**Task instructions:** Print the records below word for word, from their first line through the line containing "Rank the series at Tn", including both ends.

Quiz items based on charts
******

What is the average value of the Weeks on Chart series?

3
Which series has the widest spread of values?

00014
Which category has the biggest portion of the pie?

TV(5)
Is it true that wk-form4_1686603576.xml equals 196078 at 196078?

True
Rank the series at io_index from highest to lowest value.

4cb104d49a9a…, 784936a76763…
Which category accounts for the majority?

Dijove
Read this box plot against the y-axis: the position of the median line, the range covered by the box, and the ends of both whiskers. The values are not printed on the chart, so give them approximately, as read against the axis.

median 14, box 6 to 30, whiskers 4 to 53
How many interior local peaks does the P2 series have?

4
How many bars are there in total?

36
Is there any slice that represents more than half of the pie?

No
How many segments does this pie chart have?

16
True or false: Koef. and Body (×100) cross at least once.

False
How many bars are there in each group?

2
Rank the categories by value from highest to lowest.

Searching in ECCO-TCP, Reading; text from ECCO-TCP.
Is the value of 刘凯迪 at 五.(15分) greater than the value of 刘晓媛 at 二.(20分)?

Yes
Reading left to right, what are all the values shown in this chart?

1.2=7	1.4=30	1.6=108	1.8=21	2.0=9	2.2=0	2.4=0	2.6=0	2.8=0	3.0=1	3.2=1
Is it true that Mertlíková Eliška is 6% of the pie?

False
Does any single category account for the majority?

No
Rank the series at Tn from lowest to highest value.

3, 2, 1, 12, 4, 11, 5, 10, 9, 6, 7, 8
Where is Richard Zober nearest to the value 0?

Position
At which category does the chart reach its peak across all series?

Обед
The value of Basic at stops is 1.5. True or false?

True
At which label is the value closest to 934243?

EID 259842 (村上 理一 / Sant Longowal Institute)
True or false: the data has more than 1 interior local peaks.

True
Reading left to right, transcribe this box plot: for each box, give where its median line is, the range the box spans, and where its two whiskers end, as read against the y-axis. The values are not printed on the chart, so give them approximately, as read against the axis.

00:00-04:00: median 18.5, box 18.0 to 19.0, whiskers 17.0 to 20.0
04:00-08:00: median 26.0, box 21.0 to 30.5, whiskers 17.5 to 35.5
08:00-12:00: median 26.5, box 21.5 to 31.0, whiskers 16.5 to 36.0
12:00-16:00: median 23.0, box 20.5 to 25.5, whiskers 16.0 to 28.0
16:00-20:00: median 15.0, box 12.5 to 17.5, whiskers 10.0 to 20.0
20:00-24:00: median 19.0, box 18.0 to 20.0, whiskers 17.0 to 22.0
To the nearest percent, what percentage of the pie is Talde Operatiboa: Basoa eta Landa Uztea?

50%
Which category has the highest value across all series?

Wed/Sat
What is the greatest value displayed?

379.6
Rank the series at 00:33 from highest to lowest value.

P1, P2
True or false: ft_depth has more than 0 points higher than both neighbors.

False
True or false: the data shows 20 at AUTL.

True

******

**The completed task:**
What is the average value of the Weeks on Chart series?

3
Which series has the widest spread of values?

00014
Which category has the biggest portion of the pie?

TV(5)
Is it true that wk-form4_1686603576.xml equals 196078 at 196078?

True
Rank the series at io_index from highest to lowest value.

4cb104d49a9a…, 784936a76763…
Which category accounts for the majority?

Dijove
Read this box plot against the y-axis: the position of the median line, the range covered by the box, and the ends of both whiskers. The values are not printed on the chart, so give them approximately, as read against the axis.

median 14, box 6 to 30, whiskers 4 to 53
How many interior local peaks does the P2 series have?

4
How many bars are there in total?

36
Is there any slice that represents more than half of the pie?

No
How many segments does this pie chart have?

16
True or false: Koef. and Body (×100) cross at least once.

False
How many bars are there in each group?

2
Rank the categories by value from highest to lowest.

Searching in ECCO-TCP, Reading; text from ECCO-TCP.
Is the value of 刘凯迪 at 五.(15分) greater than the value of 刘晓媛 at 二.(20分)?

Yes
Reading left to right, what are all the values shown in this chart?

1.2=7	1.4=30	1.6=108	1.8=21	2.0=9	2.2=0	2.4=0	2.6=0	2.8=0	3.0=1	3.2=1
Is it true that Mertlíková Eliška is 6% of the pie?

False
Does any single category account for the majority?

No
Rank the series at Tn from lowest to highest value.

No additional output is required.